First, there was a prior hung jury. (Exhibit A, p. 1.) Obviously, this fact demonstrates that the government’s case was less than overwhelming. (People v. Brooks (1979) 88 Cal.App.3d 180, 188.)
Second, the jury deliberated for over two days. (CT 237-238, 253.) As is well settled, this degree of deliberation establishes that the case was close. (People v. Cardenas (1982) 31 Cal.3d 897, 907; six hours of deliberations is evidence of a close case.)
Third, the deliberating jury propounded two questions which demonstrated its reluctance to return a conviction. (CT 241, 243.) Once again, this is a powerful indication that the case was close. (People v. Pearch (1991) 229 Cal.App.3d 1282, 1295.)
VEHICLE CODE SECTION 2800.2 IS VIOLATIVE OF DUE PROCESS SINCE IT PROVIDES THAT THE ACT OF DRIVING ON A SUSPENDED LICENSE IS PROOF THAT THE DEFENDANT DROVE RECKLESSLY.
Pursuant to Vehicle Code section 2800.2, the act of driving on a suspended license can constitute one of the three requisite traffic violations. The jury was so instructed in this case. (RT 539-540.) Without doubt, this state of affairs constitutes a patent violation of due process.
As a matter of logic, the act of driving without a license has no tendency in reason to prove that the actual driving is performed recklessly. Indeed, this has always been the law. “In California, as in most jurisdictions, it has long been the rule in both civil and criminal cases that evidence that a driver is unlicensed is not admissible on the issue of negligence as the cause of an accident. [Citations.]” (People v. Taylor, supra, 179 Cal.App.3d Supp. 1, 6.) [Footnote 2]

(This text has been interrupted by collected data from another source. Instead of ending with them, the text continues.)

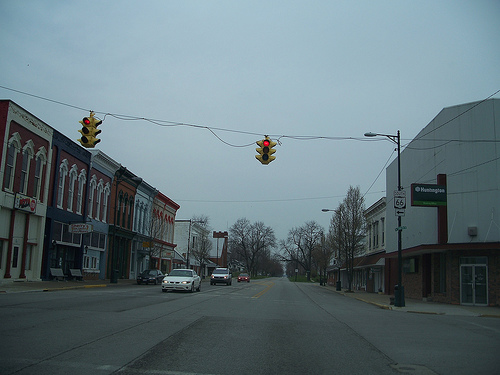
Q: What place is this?
A: It is a road.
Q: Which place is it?
A: It is a road.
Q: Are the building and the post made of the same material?
A: No, the building is made of cement and the post is made of metal.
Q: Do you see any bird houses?
A: No, there are no bird houses.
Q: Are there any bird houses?
A: No, there are no bird houses.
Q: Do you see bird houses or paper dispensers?
A: No, there are no bird houses or paper dispensers.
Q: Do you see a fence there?
A: No, there are no fences.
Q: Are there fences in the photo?
A: No, there are no fences.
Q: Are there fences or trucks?
A: No, there are no fences or trucks.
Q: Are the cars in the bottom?
A: Yes, the cars are in the bottom of the image.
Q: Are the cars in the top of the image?
A: No, the cars are in the bottom of the image.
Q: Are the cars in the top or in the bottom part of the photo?
A: The cars are in the bottom of the image.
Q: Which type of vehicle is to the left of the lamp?
A: The vehicles are cars.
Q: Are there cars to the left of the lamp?
A: Yes, there are cars to the left of the lamp.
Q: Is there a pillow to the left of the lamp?
A: No, there are cars to the left of the lamp.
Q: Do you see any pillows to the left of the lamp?
A: No, there are cars to the left of the lamp.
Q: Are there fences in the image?
A: No, there are no fences.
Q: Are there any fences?
A: No, there are no fences.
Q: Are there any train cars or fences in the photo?
A: No, there are no fences or train cars.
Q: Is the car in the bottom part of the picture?
A: Yes, the car is in the bottom of the image.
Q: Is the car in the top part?
A: No, the car is in the bottom of the image.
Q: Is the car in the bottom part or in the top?
A: The car is in the bottom of the image.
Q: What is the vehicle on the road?
A: The vehicle is a car.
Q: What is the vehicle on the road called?
A: The vehicle is a car.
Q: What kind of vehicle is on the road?
A: The vehicle is a car.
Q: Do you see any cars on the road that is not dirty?
A: Yes, there is a car on the road.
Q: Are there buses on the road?
A: No, there is a car on the road.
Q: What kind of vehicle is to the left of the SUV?
A: The vehicle is a car.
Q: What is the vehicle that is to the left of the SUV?
A: The vehicle is a car.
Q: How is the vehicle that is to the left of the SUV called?
A: The vehicle is a car.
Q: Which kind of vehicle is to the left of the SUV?
A: The vehicle is a car.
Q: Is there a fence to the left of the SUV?
A: No, there is a car to the left of the SUV.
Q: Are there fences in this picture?
A: No, there are no fences.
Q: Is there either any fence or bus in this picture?
A: No, there are no fences or buses.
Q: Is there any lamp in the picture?
A: Yes, there is a lamp.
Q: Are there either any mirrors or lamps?
A: Yes, there is a lamp.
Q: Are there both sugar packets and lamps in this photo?
A: No, there is a lamp but no sugar packets.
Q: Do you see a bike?
A: No, there are no bikes.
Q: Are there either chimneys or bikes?
A: No, there are no bikes or chimneys.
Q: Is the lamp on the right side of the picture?
A: Yes, the lamp is on the right of the image.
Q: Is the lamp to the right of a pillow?
A: No, the lamp is to the right of a car.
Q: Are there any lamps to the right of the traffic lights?
A: Yes, there is a lamp to the right of the traffic lights.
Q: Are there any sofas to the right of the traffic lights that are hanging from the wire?
A: No, there is a lamp to the right of the traffic lights.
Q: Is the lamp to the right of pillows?
A: No, the lamp is to the right of the traffic lights.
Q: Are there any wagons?
A: No, there are no wagons.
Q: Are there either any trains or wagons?
A: No, there are no wagons or trains.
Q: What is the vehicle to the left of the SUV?
A: The vehicle is a car.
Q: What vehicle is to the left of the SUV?
A: The vehicle is a car.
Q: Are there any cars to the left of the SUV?
A: Yes, there is a car to the left of the SUV.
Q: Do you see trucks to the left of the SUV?
A: No, there is a car to the left of the SUV.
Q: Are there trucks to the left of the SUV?
A: No, there is a car to the left of the SUV.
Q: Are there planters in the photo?
A: No, there are no planters.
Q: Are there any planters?
A: No, there are no planters.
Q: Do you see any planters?
A: No, there are no planters.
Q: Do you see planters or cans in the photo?
A: No, there are no planters or cans.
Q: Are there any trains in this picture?
A: No, there are no trains.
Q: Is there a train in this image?
A: No, there are no trains.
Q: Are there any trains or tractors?
A: No, there are no trains or tractors.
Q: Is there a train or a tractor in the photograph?
A: No, there are no trains or tractors.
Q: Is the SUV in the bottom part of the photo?
A: Yes, the SUV is in the bottom of the image.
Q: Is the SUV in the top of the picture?
A: No, the SUV is in the bottom of the image.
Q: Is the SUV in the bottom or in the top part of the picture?
A: The SUV is in the bottom of the image.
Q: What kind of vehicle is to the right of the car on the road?
A: The vehicle is a SUV.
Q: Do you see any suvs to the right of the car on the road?
A: Yes, there is a SUV to the right of the car.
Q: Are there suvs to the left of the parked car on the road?
A: No, the SUV is to the right of the car.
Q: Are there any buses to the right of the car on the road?
A: No, there is a SUV to the right of the car.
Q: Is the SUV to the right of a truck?
A: No, the SUV is to the right of the car.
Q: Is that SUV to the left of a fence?
A: No, the SUV is to the left of the car.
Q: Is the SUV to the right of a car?
A: No, the SUV is to the left of a car.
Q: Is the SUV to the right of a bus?
A: No, the SUV is to the right of the car.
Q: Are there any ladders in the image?
A: No, there are no ladders.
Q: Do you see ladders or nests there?
A: No, there are no ladders or nests.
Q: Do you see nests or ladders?
A: No, there are no ladders or nests.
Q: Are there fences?
A: No, there are no fences.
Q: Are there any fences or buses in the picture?
A: No, there are no fences or buses.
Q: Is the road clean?
A: Yes, the road is clean.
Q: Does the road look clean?
A: Yes, the road is clean.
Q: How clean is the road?
A: The road is clean.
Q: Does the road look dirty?
A: No, the road is clean.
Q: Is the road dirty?
A: No, the road is clean.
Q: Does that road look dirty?
A: No, the road is clean.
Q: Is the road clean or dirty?
A: The road is clean.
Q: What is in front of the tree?
A: The road is in front of the tree.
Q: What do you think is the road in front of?
A: The road is in front of the tree.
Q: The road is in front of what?
A: The road is in front of the tree.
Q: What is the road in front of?
A: The road is in front of the tree.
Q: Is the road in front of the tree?
A: Yes, the road is in front of the tree.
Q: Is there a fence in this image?
A: No, there are no fences.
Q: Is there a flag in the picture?
A: No, there are no flags.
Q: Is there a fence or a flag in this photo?
A: No, there are no flags or fences.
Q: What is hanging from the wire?
A: The traffic lights are hanging from the wire.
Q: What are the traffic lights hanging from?
A: The traffic lights are hanging from the wire.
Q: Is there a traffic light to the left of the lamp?
A: Yes, there are traffic lights to the left of the lamp.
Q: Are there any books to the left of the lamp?
A: No, there are traffic lights to the left of the lamp.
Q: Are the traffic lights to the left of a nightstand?
A: No, the traffic lights are to the left of the lamp.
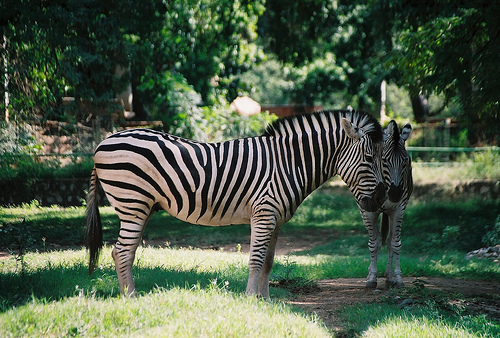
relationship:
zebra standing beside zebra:
[352, 116, 420, 297] [83, 109, 386, 301]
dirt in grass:
[306, 270, 490, 313] [2, 152, 496, 338]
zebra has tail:
[83, 109, 386, 301] [73, 159, 110, 279]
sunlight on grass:
[1, 249, 333, 336] [2, 152, 495, 336]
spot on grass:
[0, 276, 332, 336] [2, 152, 495, 336]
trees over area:
[1, 2, 497, 137] [10, 133, 496, 335]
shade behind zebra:
[1, 214, 499, 255] [83, 109, 386, 301]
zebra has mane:
[109, 91, 449, 321] [258, 105, 385, 148]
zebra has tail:
[83, 109, 386, 301] [80, 163, 104, 278]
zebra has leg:
[80, 108, 425, 302] [108, 199, 157, 313]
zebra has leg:
[83, 109, 386, 301] [246, 223, 287, 317]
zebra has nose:
[332, 91, 425, 287] [374, 196, 400, 218]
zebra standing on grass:
[83, 109, 386, 301] [2, 152, 495, 336]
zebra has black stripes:
[83, 109, 386, 301] [171, 126, 205, 205]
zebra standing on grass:
[360, 104, 421, 286] [2, 152, 495, 336]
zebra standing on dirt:
[352, 116, 420, 297] [307, 273, 493, 300]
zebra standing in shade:
[352, 116, 420, 297] [310, 256, 497, 329]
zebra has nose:
[83, 109, 386, 301] [372, 182, 385, 209]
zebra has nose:
[359, 118, 412, 291] [390, 183, 401, 201]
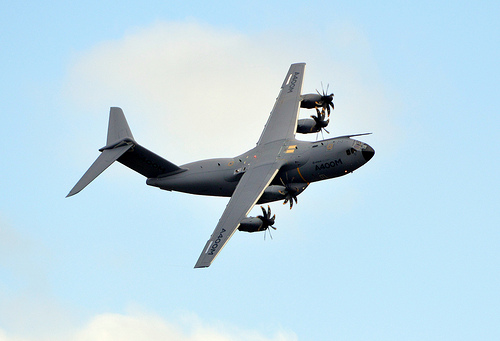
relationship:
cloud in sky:
[68, 17, 393, 200] [2, 1, 495, 335]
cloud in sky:
[75, 303, 311, 339] [2, 1, 495, 335]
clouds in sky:
[106, 207, 175, 276] [2, 1, 495, 335]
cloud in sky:
[68, 17, 393, 200] [377, 1, 498, 339]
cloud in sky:
[75, 303, 311, 339] [377, 1, 498, 339]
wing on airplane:
[195, 162, 281, 265] [63, 61, 375, 271]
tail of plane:
[65, 105, 180, 196] [135, 81, 497, 281]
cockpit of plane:
[342, 139, 362, 158] [65, 62, 375, 268]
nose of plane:
[359, 138, 376, 162] [65, 62, 375, 268]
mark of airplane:
[206, 226, 226, 256] [107, 67, 422, 270]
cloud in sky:
[75, 303, 311, 339] [288, 257, 340, 294]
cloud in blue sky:
[68, 17, 393, 200] [363, 201, 433, 301]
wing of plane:
[193, 162, 283, 270] [65, 62, 375, 268]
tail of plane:
[65, 106, 180, 197] [65, 62, 375, 268]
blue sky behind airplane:
[0, 0, 500, 341] [63, 61, 375, 271]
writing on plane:
[312, 157, 344, 174] [65, 62, 375, 268]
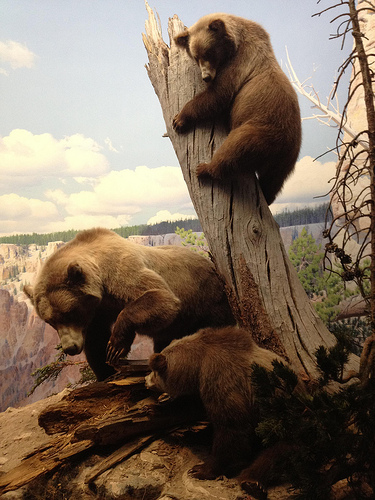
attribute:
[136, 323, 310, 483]
bear — brown 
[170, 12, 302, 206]
bear — brown 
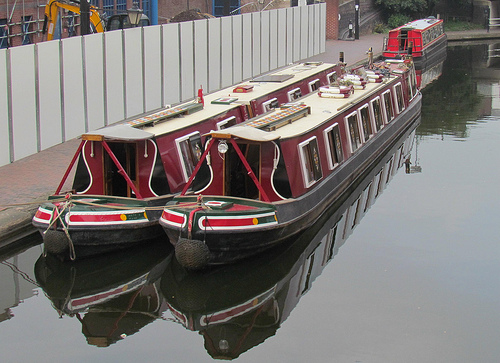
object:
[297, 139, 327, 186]
window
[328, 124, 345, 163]
window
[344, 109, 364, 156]
window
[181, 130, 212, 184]
window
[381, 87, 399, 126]
window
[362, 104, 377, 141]
window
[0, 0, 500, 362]
scene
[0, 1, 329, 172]
fence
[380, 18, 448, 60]
boat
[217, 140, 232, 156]
boat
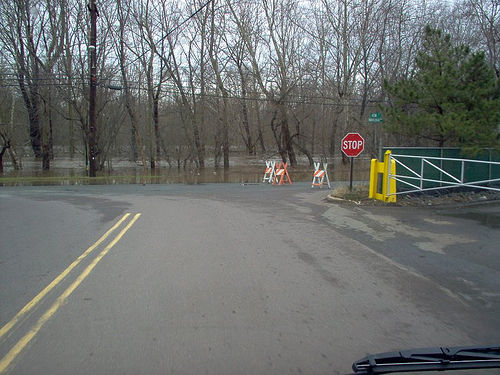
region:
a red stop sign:
[329, 125, 368, 200]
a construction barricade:
[260, 154, 299, 190]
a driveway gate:
[364, 140, 498, 233]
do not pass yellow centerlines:
[6, 193, 148, 373]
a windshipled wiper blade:
[330, 322, 488, 367]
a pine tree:
[382, 19, 487, 194]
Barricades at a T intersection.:
[248, 143, 341, 198]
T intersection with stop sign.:
[2, 115, 430, 220]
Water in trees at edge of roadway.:
[8, 128, 344, 169]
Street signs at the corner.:
[360, 111, 391, 128]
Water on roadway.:
[332, 197, 489, 321]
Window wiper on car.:
[345, 324, 497, 371]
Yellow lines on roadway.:
[1, 190, 158, 373]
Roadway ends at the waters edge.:
[4, 110, 471, 254]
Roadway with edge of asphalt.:
[141, 202, 494, 352]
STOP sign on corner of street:
[331, 121, 373, 211]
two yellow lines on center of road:
[8, 192, 168, 367]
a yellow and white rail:
[365, 149, 497, 211]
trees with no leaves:
[7, 6, 352, 164]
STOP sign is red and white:
[336, 129, 370, 195]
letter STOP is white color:
[338, 136, 364, 151]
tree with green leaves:
[379, 29, 499, 151]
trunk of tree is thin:
[138, 23, 170, 176]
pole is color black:
[76, 5, 116, 185]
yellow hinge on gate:
[359, 146, 404, 206]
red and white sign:
[338, 131, 365, 181]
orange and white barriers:
[234, 132, 334, 213]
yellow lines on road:
[68, 203, 181, 370]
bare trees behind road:
[113, 8, 330, 176]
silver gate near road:
[396, 157, 498, 217]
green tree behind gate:
[366, 15, 495, 163]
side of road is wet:
[359, 202, 494, 317]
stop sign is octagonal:
[326, 126, 366, 163]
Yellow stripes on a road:
[1, 211, 143, 371]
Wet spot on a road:
[7, 193, 132, 221]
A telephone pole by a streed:
[86, 0, 98, 176]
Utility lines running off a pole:
[1, 70, 394, 107]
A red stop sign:
[340, 131, 364, 189]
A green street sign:
[368, 110, 382, 124]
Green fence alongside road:
[378, 144, 498, 190]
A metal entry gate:
[385, 152, 499, 199]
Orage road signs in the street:
[260, 158, 333, 188]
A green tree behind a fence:
[386, 23, 499, 149]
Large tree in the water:
[23, 134, 58, 175]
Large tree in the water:
[124, 134, 159, 177]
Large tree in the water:
[158, 136, 182, 175]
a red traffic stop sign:
[340, 130, 364, 159]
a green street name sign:
[365, 116, 382, 123]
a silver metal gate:
[384, 152, 499, 211]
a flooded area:
[2, 154, 374, 186]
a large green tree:
[380, 27, 497, 149]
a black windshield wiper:
[350, 344, 498, 371]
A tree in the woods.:
[206, 0, 237, 190]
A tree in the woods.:
[172, 10, 222, 185]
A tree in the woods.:
[133, 11, 181, 176]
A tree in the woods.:
[92, 10, 126, 177]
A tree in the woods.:
[388, 20, 478, 179]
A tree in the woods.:
[298, 7, 371, 183]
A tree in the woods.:
[215, 19, 258, 167]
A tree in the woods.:
[159, 22, 208, 167]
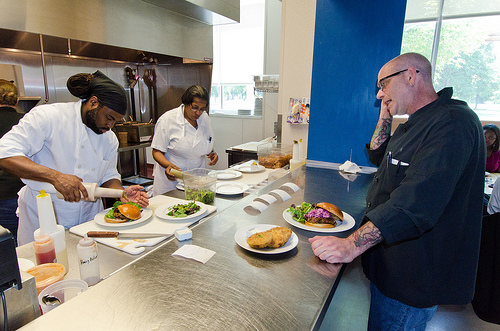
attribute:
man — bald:
[342, 29, 499, 329]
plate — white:
[290, 219, 308, 230]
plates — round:
[213, 166, 246, 203]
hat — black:
[81, 76, 122, 99]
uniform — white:
[156, 115, 215, 164]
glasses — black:
[371, 70, 392, 87]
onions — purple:
[303, 207, 330, 218]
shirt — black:
[411, 117, 458, 152]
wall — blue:
[316, 16, 361, 119]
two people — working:
[7, 55, 227, 192]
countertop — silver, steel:
[229, 209, 251, 224]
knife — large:
[88, 228, 169, 239]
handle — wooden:
[84, 230, 121, 240]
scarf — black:
[74, 64, 107, 93]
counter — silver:
[305, 169, 321, 186]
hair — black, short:
[184, 93, 194, 101]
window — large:
[402, 9, 499, 58]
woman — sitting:
[482, 118, 500, 169]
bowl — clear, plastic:
[193, 179, 212, 192]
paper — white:
[165, 242, 219, 270]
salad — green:
[286, 200, 308, 223]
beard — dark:
[85, 115, 95, 128]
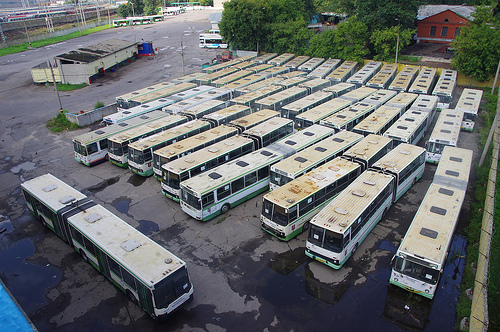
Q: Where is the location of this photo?
A: A parking lot.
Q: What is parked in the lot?
A: Buses.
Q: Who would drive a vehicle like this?
A: A bus driver.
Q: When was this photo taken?
A: Daytime.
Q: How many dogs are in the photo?
A: Zero.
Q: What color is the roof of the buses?
A: White.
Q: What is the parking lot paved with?
A: Asphalt.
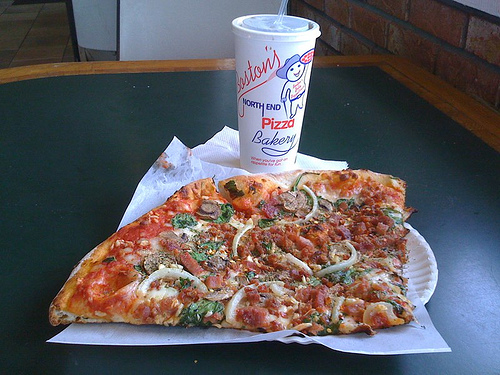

Under the federal Constitution, the presumption used here is patently unconstitutional. This is so since “there is no rational way” that the act of driving on a suspended license proves the instant crime of reckless driving. (Ulster County Court v. Allen (1979) 442 U.S. 140, 157.)
In an attempt to save the constitutionality of section 2800.2, the Court of Appeal reasoned that appellant drove recklessly since his license was suspended due to either drunk driving or the refusal to submit to an alcohol test. (Exhibit A, pp. 9-10.) This analysis is senseless.
Thousands of Americans have been convicted of drunk driving and later had their privilege to drive restored. Clearly, the prior act of drunk driving has no tendency in reason to show that their present driving is reckless. This court should grant review in order to uphold the vitality of existing law.
The Court of Appeal declared that any error was harmless since appellant otherwise admitted three traffic violations: (1) driving on the shoulder; (2) crossing the median; and (3) driving on the wrong side of the road. (Exhibit A, p. 10.) This holding ignores the fact that appellant drove on the shoulder only because he was ordered to do so by Officer Foster. Thus, this act can scarcely be deemed criminal. (People v. Barraza (1979) 23 Cal.3d 675, 689-690; entrapment exists if a citizen is induced to commit a crime by police conduct.) Since the jury was disinclined to convict appellant (CT 243), reversal is required. (Yates v. Evatt, supra, 500 U.S. 391, 404-405.)
The Court of Appeal opinion makes no mention of Sewell. This omission was noted in appellant’s petition for rehearing. (Petition for Rehearing, pp. 1-2.)
The Court of Appeal failed to cite Taylor. This omission was noted in appellant’s petition for rehearing. (Petition for Rehearing, p. 3.)